No salary cap here. After all, the man brings in enough money each year so that the academic programs receives approximately an additional four million dollars a year. Doesn’t 40 million sound so much better than the four million a year it actually represents? Who can argue with paying the man four million when he brings in that much extra for the university? They should be grateful he isn’t demanding an even bigger share of the “profit.”
But back to my point-justifying your salary by the amount of money you bring in and the salary cap issue. See, money sport athletes are essentially playing under a salary cap. No matter how much people pay to see them play, they’re never going to get a raise.
Yet I know when I watch the Texas-OU game, it isn’t because of the coaches or the stadium. I want to see the UT football team crush OU, preferably without any concussions but that’s another issue. So why don’t the players get their share?

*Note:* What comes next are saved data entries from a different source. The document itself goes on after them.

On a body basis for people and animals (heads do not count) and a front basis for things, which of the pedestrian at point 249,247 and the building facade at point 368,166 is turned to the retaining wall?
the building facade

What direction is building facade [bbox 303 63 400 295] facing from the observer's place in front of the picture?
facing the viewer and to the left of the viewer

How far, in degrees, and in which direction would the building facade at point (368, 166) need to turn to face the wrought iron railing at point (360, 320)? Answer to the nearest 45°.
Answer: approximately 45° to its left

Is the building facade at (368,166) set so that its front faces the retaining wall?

Now I will grant you that the coach has a lot to do with the team winning or losing. And if the team is losing, unlike professors with failing students, he will be fired. But players also get cut if they don’t perform. And let’s face it, the coach isn’t working with just a random number of students selected from the general student population, these players were recruited so that the team can win.
Winning brings in dollars which is why Stoops believes that he’s worth the money the state school pays him. So, of course, you would naturally expect him to support paying the athletes who are so critical to his success, right?
Wrong. From Bob Stoops himself,
“I tell my guys all the time,” Stoops says, “you’re not the first one to spend a hungry Sunday without any money.”
Since he had to suffer to get his multi-million dollar contract, so can his players. Besides, they’re getting scholarships aren’t they? He probably thinks, they should be grateful that the amount doesn’t go down when the team losses. Actually, poor performing players are probably just cut from the team and I suspect they lose their scholarships when that happens.
Ultimately, these scholarships are just the NCAA version of salary caps. He’s fine with the free market allowing him to make millions but wants to exclude the players from the marketplace that allow him to make that money. Simply put, Stoops has made it to the top of the company town and sees no reason for change.